Page extract
- - - - -
Monday, June 20, 2011

EMANCIPATION STATIONS

THE UNDERGROUND RAILROAD IN SOUTHEASTERN OHIO
            We've heard the stories of Jane and "Uncle Tom", both of whom escaped from slavery via the Underground Railroad; perhaps it's time to sketch in some historical background.  How did slavery, and heroic resistance to this evil chapter in the larger story of our nation's history, gain a foothold in early America, land of the free?
            Like most settlers, the first Africans came here not as slaves but as indentured servants.  On a Dutch trading ship in 1619, between 20 and 30 black immigrants, probably from West Africa, arrived in Jamestown, Virginia, the first permanent English Settlement in the Colonies.  Founded 12 years earlier by an expedition of 104 men led by an overbearing little sea captain named John Smith, the Virginia colony was teetering on the brink of survival.  But the new arrivals, followed by thousands of black servants like them and, eventually, some four and a half million African slaves, were about to solve a very big labor problem.
- - - - -
Extracted records
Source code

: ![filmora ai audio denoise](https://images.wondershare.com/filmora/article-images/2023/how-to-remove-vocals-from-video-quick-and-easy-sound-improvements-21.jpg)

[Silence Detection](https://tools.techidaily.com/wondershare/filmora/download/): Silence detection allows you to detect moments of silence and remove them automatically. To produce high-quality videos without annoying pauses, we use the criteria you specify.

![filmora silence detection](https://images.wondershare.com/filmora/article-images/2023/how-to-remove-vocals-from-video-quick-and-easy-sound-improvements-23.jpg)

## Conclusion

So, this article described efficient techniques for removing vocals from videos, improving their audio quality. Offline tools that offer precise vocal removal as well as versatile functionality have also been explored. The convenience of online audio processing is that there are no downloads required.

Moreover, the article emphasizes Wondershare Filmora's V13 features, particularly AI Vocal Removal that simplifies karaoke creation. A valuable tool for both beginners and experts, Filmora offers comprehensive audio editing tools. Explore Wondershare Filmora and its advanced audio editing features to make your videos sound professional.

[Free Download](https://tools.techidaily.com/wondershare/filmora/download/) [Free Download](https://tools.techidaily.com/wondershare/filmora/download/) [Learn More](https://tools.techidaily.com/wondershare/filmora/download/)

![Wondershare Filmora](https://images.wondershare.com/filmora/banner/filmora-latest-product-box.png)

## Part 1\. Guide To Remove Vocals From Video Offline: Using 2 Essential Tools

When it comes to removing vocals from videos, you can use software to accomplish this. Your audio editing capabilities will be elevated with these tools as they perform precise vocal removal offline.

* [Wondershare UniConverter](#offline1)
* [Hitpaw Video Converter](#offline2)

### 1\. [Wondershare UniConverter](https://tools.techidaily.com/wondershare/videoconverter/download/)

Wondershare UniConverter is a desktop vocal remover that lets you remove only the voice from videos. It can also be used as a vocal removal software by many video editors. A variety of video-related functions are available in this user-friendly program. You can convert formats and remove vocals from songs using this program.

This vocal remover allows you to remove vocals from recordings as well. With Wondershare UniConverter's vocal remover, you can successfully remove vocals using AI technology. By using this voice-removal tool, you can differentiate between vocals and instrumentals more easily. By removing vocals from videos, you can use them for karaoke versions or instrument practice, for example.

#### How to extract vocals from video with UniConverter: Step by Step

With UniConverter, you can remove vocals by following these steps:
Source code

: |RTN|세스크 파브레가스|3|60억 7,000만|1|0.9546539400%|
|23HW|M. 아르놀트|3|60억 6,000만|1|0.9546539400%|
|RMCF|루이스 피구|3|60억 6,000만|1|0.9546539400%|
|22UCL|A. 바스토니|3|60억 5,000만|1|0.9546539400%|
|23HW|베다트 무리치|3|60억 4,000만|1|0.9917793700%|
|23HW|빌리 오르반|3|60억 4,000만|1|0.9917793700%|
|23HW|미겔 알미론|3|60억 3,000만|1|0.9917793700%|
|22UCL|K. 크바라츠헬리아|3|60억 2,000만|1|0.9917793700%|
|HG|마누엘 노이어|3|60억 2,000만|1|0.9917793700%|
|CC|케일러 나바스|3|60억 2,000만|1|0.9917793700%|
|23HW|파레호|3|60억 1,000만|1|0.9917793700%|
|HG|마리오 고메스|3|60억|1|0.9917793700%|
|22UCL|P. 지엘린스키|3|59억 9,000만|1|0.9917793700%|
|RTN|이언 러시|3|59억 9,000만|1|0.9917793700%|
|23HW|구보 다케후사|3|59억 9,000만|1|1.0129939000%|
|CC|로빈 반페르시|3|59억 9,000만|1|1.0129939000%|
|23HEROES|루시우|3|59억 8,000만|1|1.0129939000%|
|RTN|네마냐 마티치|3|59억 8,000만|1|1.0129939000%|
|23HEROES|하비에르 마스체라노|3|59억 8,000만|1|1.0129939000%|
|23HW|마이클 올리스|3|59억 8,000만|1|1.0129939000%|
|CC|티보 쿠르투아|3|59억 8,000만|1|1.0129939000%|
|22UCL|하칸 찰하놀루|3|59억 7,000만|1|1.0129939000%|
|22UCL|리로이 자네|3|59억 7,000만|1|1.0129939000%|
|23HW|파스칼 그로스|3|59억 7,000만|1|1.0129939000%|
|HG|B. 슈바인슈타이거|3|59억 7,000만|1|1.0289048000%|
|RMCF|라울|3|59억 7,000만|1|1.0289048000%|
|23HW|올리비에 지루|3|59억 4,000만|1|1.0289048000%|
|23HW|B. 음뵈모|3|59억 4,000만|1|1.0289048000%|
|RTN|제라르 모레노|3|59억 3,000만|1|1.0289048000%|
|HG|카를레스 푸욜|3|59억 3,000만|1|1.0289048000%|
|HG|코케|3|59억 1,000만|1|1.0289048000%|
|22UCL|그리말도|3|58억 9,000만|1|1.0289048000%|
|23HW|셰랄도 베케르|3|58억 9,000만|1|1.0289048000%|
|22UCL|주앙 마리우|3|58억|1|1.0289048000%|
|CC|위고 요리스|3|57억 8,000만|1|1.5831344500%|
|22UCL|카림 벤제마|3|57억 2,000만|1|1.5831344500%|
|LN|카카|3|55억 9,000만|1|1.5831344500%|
- - - - -
What you will do
a – List every person named in the Underground Railroad post.
b – Print the part of the Underground Railroad post from "Monday, June 20, 2011" up to and including "of the free?".

Answers for this exercise
a – Jane, "Uncle Tom", John Smith

b –
Monday, June 20, 2011

EMANCIPATION STATIONS

THE UNDERGROUND RAILROAD IN SOUTHEASTERN OHIO
            We've heard the stories of Jane and "Uncle Tom", both of whom escaped from slavery via the Underground Railroad; perhaps it's time to sketch in some historical background.  How did slavery, and heroic resistance to this evil chapter in the larger story of our nation's history, gain a foothold in early America, land of the free?